What to work on =>
Retype every one of the lines below, reproducing each character precisely.

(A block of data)
- - -
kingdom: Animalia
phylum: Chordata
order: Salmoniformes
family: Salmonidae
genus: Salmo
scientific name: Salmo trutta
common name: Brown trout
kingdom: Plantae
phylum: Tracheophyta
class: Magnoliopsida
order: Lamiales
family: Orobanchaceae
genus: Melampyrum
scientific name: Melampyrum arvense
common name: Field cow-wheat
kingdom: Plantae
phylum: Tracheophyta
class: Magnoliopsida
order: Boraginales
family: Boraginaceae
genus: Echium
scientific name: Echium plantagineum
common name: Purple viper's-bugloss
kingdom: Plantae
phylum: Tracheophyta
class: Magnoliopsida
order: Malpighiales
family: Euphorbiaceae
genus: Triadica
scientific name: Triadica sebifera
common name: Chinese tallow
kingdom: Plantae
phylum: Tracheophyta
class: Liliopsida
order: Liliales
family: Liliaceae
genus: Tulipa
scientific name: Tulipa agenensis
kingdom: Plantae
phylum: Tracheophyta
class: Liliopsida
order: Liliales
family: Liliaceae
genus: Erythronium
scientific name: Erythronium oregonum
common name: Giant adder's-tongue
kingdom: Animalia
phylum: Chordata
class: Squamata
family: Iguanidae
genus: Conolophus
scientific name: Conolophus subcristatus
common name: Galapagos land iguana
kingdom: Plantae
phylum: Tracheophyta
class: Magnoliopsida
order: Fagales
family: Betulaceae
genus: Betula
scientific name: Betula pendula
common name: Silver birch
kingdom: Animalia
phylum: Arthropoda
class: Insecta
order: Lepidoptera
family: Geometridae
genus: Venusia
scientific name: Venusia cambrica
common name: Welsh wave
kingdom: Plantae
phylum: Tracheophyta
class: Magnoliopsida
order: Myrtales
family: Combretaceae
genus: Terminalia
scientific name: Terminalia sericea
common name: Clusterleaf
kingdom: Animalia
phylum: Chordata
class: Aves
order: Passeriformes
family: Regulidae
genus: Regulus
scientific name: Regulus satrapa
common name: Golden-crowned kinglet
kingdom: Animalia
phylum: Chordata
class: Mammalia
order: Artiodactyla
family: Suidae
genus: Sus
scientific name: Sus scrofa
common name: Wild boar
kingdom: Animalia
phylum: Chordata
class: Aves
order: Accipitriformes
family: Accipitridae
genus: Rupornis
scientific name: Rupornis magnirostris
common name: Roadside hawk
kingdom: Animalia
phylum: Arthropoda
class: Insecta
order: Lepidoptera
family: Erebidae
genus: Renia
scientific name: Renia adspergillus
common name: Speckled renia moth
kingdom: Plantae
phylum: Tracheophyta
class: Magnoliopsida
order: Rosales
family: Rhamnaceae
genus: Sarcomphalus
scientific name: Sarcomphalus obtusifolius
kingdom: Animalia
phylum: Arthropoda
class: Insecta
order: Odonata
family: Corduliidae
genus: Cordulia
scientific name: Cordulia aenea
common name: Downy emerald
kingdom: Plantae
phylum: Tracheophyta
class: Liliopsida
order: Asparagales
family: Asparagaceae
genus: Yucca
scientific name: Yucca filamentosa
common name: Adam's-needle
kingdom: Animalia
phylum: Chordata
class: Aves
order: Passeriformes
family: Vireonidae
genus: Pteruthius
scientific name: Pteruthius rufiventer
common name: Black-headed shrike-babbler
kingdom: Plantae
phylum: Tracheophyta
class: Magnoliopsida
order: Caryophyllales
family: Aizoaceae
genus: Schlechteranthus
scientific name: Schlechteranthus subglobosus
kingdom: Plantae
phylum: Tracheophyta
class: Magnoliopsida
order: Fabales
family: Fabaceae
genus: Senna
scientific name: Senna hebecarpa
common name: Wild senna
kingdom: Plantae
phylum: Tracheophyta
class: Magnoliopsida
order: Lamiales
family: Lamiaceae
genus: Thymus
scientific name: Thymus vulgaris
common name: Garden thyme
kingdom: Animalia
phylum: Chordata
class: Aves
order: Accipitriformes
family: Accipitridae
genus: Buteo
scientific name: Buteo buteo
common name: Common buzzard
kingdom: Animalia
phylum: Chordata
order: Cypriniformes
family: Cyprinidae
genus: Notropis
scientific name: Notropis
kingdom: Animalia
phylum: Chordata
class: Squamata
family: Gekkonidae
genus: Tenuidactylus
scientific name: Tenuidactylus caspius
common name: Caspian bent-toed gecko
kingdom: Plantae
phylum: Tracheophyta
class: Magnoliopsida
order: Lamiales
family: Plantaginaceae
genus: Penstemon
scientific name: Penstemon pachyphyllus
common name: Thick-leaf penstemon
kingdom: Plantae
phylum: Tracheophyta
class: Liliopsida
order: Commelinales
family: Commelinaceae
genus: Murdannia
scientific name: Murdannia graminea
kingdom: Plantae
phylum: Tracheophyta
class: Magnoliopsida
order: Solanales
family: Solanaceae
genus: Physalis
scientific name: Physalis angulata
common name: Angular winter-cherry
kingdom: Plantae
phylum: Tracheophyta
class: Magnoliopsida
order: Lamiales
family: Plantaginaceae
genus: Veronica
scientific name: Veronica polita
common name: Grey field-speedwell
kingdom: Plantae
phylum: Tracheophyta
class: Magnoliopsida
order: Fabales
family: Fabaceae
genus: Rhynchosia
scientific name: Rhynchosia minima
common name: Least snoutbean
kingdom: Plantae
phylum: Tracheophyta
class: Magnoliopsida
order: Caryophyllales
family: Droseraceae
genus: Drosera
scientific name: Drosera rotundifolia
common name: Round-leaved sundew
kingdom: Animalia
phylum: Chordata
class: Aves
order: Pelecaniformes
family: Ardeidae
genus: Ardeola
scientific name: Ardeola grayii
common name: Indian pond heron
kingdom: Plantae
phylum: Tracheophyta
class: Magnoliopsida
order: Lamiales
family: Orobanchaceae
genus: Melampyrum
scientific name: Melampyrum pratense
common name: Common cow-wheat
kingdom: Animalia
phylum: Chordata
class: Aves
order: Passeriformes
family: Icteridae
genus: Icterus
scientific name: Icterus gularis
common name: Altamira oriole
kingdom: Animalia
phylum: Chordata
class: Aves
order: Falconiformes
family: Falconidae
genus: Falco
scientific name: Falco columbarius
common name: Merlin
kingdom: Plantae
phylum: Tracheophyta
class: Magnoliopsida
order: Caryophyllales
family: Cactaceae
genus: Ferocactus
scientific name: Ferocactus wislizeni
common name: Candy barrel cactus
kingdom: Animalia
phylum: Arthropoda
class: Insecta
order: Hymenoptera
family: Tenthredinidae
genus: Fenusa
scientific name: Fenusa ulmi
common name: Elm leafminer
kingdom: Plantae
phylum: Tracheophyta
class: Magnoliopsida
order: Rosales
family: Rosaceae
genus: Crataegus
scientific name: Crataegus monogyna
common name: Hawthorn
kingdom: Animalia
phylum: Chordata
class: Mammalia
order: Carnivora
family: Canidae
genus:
- - -
Answer to this task =>
kingdom: Animalia
phylum: Chordata
order: Salmoniformes
family: Salmonidae
genus: Salmo
scientific name: Salmo trutta
common name: Brown trout
kingdom: Plantae
phylum: Tracheophyta
class: Magnoliopsida
order: Lamiales
family: Orobanchaceae
genus: Melampyrum
scientific name: Melampyrum arvense
common name: Field cow-wheat
kingdom: Plantae
phylum: Tracheophyta
class: Magnoliopsida
order: Boraginales
family: Boraginaceae
genus: Echium
scientific name: Echium plantagineum
common name: Purple viper's-bugloss
kingdom: Plantae
phylum: Tracheophyta
class: Magnoliopsida
order: Malpighiales
family: Euphorbiaceae
genus: Triadica
scientific name: Triadica sebifera
common name: Chinese tallow
kingdom: Plantae
phylum: Tracheophyta
class: Liliopsida
order: Liliales
family: Liliaceae
genus: Tulipa
scientific name: Tulipa agenensis
kingdom: Plantae
phylum: Tracheophyta
class: Liliopsida
order: Liliales
family: Liliaceae
genus: Erythronium
scientific name: Erythronium oregonum
common name: Giant adder's-tongue
kingdom: Animalia
phylum: Chordata
class: Squamata
family: Iguanidae
genus: Conolophus
scientific name: Conolophus subcristatus
common name: Galapagos land iguana
kingdom: Plantae
phylum: Tracheophyta
class: Magnoliopsida
order: Fagales
family: Betulaceae
genus: Betula
scientific name: Betula pendula
common name: Silver birch
kingdom: Animalia
phylum: Arthropoda
class: Insecta
order: Lepidoptera
family: Geometridae
genus: Venusia
scientific name: Venusia cambrica
common name: Welsh wave
kingdom: Plantae
phylum: Tracheophyta
class: Magnoliopsida
order: Myrtales
family: Combretaceae
genus: Terminalia
scientific name: Terminalia sericea
common name: Clusterleaf
kingdom: Animalia
phylum: Chordata
class: Aves
order: Passeriformes
family: Regulidae
genus: Regulus
scientific name: Regulus satrapa
common name: Golden-crowned kinglet
kingdom: Animalia
phylum: Chordata
class: Mammalia
order: Artiodactyla
family: Suidae
genus: Sus
scientific name: Sus scrofa
common name: Wild boar
kingdom: Animalia
phylum: Chordata
class: Aves
order: Accipitriformes
family: Accipitridae
genus: Rupornis
scientific name: Rupornis magnirostris
common name: Roadside hawk
kingdom: Animalia
phylum: Arthropoda
class: Insecta
order: Lepidoptera
family: Erebidae
genus: Renia
scientific name: Renia adspergillus
common name: Speckled renia moth
kingdom: Plantae
phylum: Tracheophyta
class: Magnoliopsida
order: Rosales
family: Rhamnaceae
genus: Sarcomphalus
scientific name: Sarcomphalus obtusifolius
kingdom: Animalia
phylum: Arthropoda
class: Insecta
order: Odonata
family: Corduliidae
genus: Cordulia
scientific name: Cordulia aenea
common name: Downy emerald
kingdom: Plantae
phylum: Tracheophyta
class: Liliopsida
order: Asparagales
family: Asparagaceae
genus: Yucca
scientific name: Yucca filamentosa
common name: Adam's-needle
kingdom: Animalia
phylum: Chordata
class: Aves
order: Passeriformes
family: Vireonidae
genus: Pteruthius
scientific name: Pteruthius rufiventer
common name: Black-headed shrike-babbler
kingdom: Plantae
phylum: Tracheophyta
class: Magnoliopsida
order: Caryophyllales
family: Aizoaceae
genus: Schlechteranthus
scientific name: Schlechteranthus subglobosus
kingdom: Plantae
phylum: Tracheophyta
class: Magnoliopsida
order: Fabales
family: Fabaceae
genus: Senna
scientific name: Senna hebecarpa
common name: Wild senna
kingdom: Plantae
phylum: Tracheophyta
class: Magnoliopsida
order: Lamiales
family: Lamiaceae
genus: Thymus
scientific name: Thymus vulgaris
common name: Garden thyme
kingdom: Animalia
phylum: Chordata
class: Aves
order: Accipitriformes
family: Accipitridae
genus: Buteo
scientific name: Buteo buteo
common name: Common buzzard
kingdom: Animalia
phylum: Chordata
order: Cypriniformes
family: Cyprinidae
genus: Notropis
scientific name: Notropis
kingdom: Animalia
phylum: Chordata
class: Squamata
family: Gekkonidae
genus: Tenuidactylus
scientific name: Tenuidactylus caspius
common name: Caspian bent-toed gecko
kingdom: Plantae
phylum: Tracheophyta
class: Magnoliopsida
order: Lamiales
family: Plantaginaceae
genus: Penstemon
scientific name: Penstemon pachyphyllus
common name: Thick-leaf penstemon
kingdom: Plantae
phylum: Tracheophyta
class: Liliopsida
order: Commelinales
family: Commelinaceae
genus: Murdannia
scientific name: Murdannia graminea
kingdom: Plantae
phylum: Tracheophyta
class: Magnoliopsida
order: Solanales
family: Solanaceae
genus: Physalis
scientific name: Physalis angulata
common name: Angular winter-cherry
kingdom: Plantae
phylum: Tracheophyta
class: Magnoliopsida
order: Lamiales
family: Plantaginaceae
genus: Veronica
scientific name: Veronica polita
common name: Grey field-speedwell
kingdom: Plantae
phylum: Tracheophyta
class: Magnoliopsida
order: Fabales
family: Fabaceae
genus: Rhynchosia
scientific name: Rhynchosia minima
common name: Least snoutbean
kingdom: Plantae
phylum: Tracheophyta
class: Magnoliopsida
order: Caryophyllales
family: Droseraceae
genus: Drosera
scientific name: Drosera rotundifolia
common name: Round-leaved sundew
kingdom: Animalia
phylum: Chordata
class: Aves
order: Pelecaniformes
family: Ardeidae
genus: Ardeola
scientific name: Ardeola grayii
common name: Indian pond heron
kingdom: Plantae
phylum: Tracheophyta
class: Magnoliopsida
order: Lamiales
family: Orobanchaceae
genus: Melampyrum
scientific name: Melampyrum pratense
common name: Common cow-wheat
kingdom: Animalia
phylum: Chordata
class: Aves
order: Passeriformes
family: Icteridae
genus: Icterus
scientific name: Icterus gularis
common name: Altamira oriole
kingdom: Animalia
phylum: Chordata
class: Aves
order: Falconiformes
family: Falconidae
genus: Falco
scientific name: Falco columbarius
common name: Merlin
kingdom: Plantae
phylum: Tracheophyta
class: Magnoliopsida
order: Caryophyllales
family: Cactaceae
genus: Ferocactus
scientific name: Ferocactus wislizeni
common name: Candy barrel cactus
kingdom: Animalia
phylum: Arthropoda
class: Insecta
order: Hymenoptera
family: Tenthredinidae
genus: Fenusa
scientific name: Fenusa ulmi
common name: Elm leafminer
kingdom: Plantae
phylum: Tracheophyta
class: Magnoliopsida
order: Rosales
family: Rosaceae
genus: Crataegus
scientific name: Crataegus monogyna
common name: Hawthorn
kingdom: Animalia
phylum: Chordata
class: Mammalia
order: Carnivora
family: Canidae
genus:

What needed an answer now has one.